In the embodiment of the application, the types and the elements of the events generated by the target user are accurately extracted by taking the events as units, and the knowledge graph is constructed, so that each event of the target user can be more conveniently and accurately stored, and the related knowledge of the target user can be more accurately recorded. Therefore, when the target user is recommended later, accurate information can be accurately inquired by taking the event as a unit, and the complete event can be accurately inquired through the association relation among the nodes, so that the accuracy of data inquiry is improved, and the recommendation effectiveness is improved. In addition, in the embodiment of the application, the personal knowledge graph is constructed for the user, and can be constructed or updated based on the entity extracted from the input text. And the searching can be performed more efficiently by means of the nodes, so that the recommendation can be performed more efficiently for the user.

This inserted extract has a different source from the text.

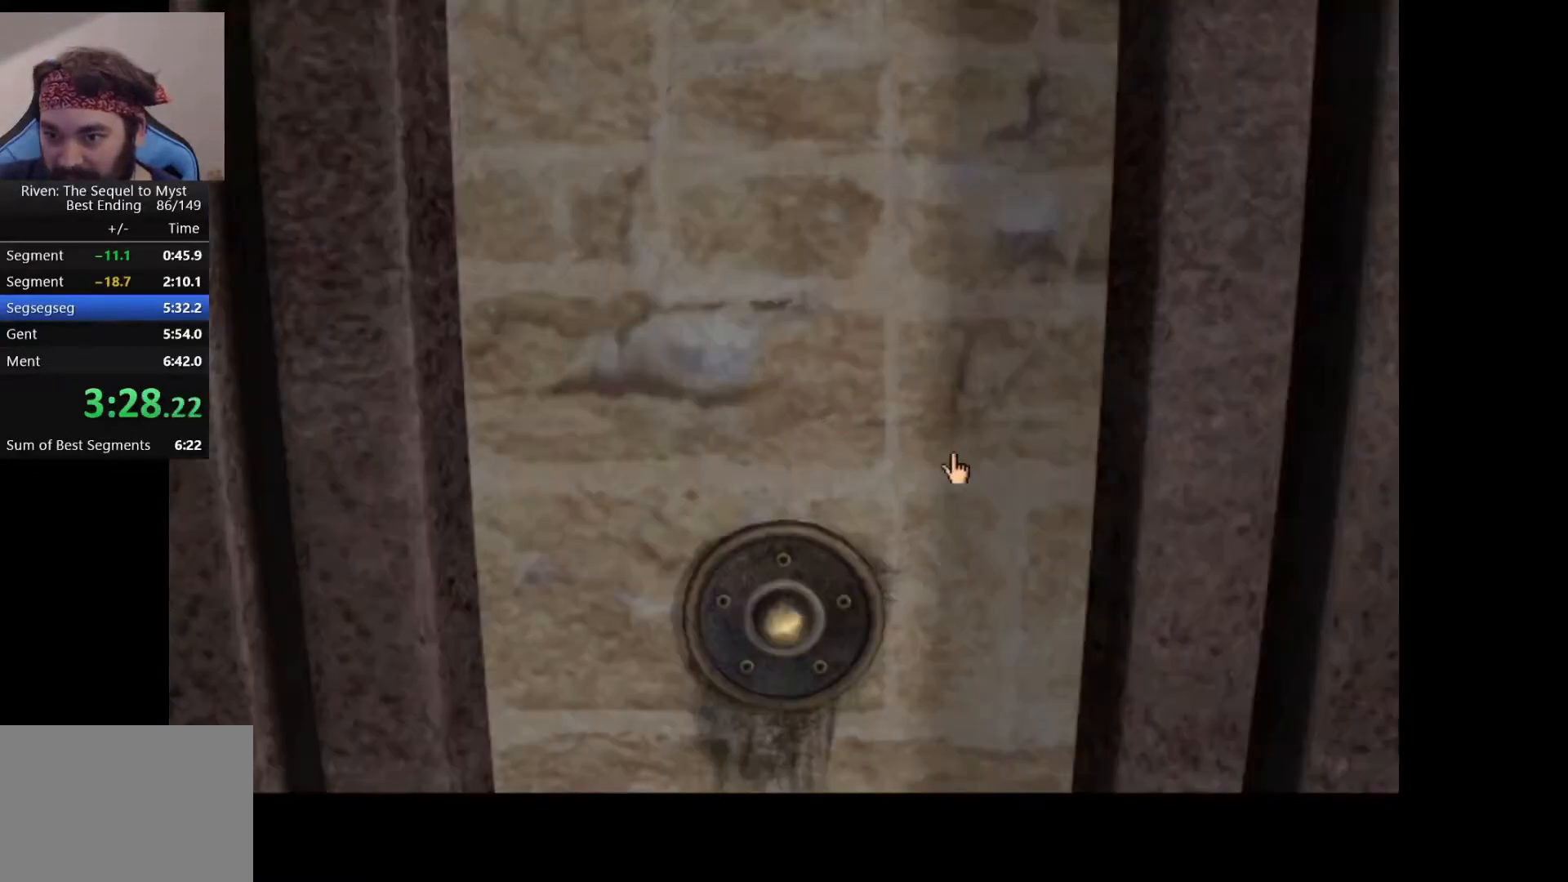
{"keys": [], "mouse": [], "events": [[367, "mouse_left", "down"], [450, "mouse_left", "up"]]}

In a possible implementation manner, if the output sequence further includes an association relationship between elements of at least one event, the element nodes corresponding to the elements of the same event with the association relationship in the personal knowledge graph are associated, for example, the type, the elements and the association relationship of the event can be extracted from the input text, the association relationship includes the association relationship between the type and/or the elements, after the type node and the element node are constructed, the type node and the element node can be connected according to the association relationship, so that the complete event can be identified in the personal knowledge graph through the association relationship, and a more complete record is performed on the event; or if the output sequence further comprises at least one emotion type of the event, the element nodes corresponding to the same event in the personal knowledge graph are related through the emotion type, for example, the emotion type of the event can be extracted from the input text, the nodes in the same event are connected according to the emotion type, and complete recording of the emotion type event is completed.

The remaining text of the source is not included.